REQUIREMENT: Give back exactly the lines from the one that includes "セレクションエリアの講座の探し方-1" to the last line below, both included, and no further lines.

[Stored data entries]
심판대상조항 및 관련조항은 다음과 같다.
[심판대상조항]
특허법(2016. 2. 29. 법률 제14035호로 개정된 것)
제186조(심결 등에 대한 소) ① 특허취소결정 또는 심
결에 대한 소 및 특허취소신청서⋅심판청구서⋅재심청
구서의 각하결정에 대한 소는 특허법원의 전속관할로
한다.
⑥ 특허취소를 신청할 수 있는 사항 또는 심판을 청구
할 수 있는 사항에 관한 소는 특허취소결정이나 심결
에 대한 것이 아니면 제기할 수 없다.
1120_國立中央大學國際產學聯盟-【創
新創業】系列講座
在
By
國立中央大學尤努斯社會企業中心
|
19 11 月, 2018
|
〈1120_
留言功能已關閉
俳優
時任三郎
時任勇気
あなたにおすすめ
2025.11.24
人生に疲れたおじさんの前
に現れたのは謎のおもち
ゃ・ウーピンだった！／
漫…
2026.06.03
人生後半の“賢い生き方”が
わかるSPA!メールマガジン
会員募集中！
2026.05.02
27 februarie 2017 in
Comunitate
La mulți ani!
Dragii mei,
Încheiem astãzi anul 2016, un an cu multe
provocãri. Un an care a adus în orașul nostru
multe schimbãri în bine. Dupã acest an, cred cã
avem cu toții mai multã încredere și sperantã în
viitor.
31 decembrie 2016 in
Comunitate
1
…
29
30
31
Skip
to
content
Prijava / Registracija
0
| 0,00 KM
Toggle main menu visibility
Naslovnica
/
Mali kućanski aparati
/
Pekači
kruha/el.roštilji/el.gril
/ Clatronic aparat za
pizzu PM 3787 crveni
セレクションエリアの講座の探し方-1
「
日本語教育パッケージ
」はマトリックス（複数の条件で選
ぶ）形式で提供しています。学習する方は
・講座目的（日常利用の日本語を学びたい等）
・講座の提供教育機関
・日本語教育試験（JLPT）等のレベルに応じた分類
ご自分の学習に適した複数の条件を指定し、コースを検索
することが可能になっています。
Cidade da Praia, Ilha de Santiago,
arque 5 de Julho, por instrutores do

REPLY:
セレクションエリアの講座の探し方-1
「
日本語教育パッケージ
」はマトリックス（複数の条件で選
ぶ）形式で提供しています。学習する方は
・講座目的（日常利用の日本語を学びたい等）
・講座の提供教育機関
・日本語教育試験（JLPT）等のレベルに応じた分類
ご自分の学習に適した複数の条件を指定し、コースを検索
することが可能になっています。
Cidade da Praia, Ilha de Santiago,
arque 5 de Julho, por instrutores do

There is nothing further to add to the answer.